Die Umfrageergebnisse bilden die Grundlage für eine offensive Charme-Kampagne des Landes, um das Image Südtirols aufzupolieren. “Der gute Name Südtirols in Italien” oder auch “Der gute Ruf der Autonomie” nennt sich das Konzept, das der Leiter der Landesagentur, Marco Pappalardo am Donnerstag Vormittag im Landtag präsentierte.

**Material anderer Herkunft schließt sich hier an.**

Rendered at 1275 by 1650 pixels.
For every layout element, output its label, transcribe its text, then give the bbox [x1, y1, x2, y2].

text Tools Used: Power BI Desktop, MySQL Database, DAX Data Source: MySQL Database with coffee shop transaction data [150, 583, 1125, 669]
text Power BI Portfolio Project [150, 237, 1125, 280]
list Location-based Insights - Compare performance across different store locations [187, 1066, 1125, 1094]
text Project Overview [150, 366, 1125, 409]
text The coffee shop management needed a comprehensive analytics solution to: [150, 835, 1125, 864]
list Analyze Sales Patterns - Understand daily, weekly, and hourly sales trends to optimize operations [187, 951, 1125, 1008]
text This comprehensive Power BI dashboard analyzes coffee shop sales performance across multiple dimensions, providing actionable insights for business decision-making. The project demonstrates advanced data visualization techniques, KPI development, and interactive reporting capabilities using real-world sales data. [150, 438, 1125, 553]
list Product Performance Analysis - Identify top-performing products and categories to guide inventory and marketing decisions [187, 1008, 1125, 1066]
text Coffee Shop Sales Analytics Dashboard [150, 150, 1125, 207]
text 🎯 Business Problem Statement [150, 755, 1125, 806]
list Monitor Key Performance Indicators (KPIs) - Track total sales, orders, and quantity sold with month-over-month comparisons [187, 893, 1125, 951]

Zuvor aber wartete Laura Cantoni, Marktforscherin bei Astarea, mit den Resultaten der Umfrage auf. Hier einige davon:

  • Wenn Italiener an Südtirol denken, fällt ihnen zunächst die atemberaubende Landschaft ein, die gesunde und erholsame Umgebung, die Ordnung und Sauberkeit.
  • 82 Prozent der Befragten – insgesamt wurden 600 Personen befragt – wissen, dass Trentino-Süditrol eine Region mit Sonderautonomie ist, aber nur ein Drittel davon weiß, was das bedeutet.
  • Ein Drittel der Befragten weiß nicht, dass zwei Provinzen die Region Trentino-Südtirol bilden bzw. welche zwei Provinzen.
  • 60 Prozent wissen nicht, dass “Alto Adige” auch “Südtirol” heißt.
  • 40 Prozent der Befragten waren noch nie hier.
  • Wer schon einmal in Südtirol war, schätzt besonders die Ruhe, die Möglichkeiten, Sport auszuüben, die Natur und das Panorama.
  • Wer noch nie hier war, begründete das unter anderem mit hohen Preisen, der Entfernung, Elitetourismus und Mangel an Alternativen zum Bergerlebnis.
  • Als unsympathisch wird an Südtirol auch die geringe Bereitschaft zum (sprachlichen) Entgegenkommen bemerkt, der Perfektionismus und die Aura von Überlegenheit, die Besuchern vermittelt werde.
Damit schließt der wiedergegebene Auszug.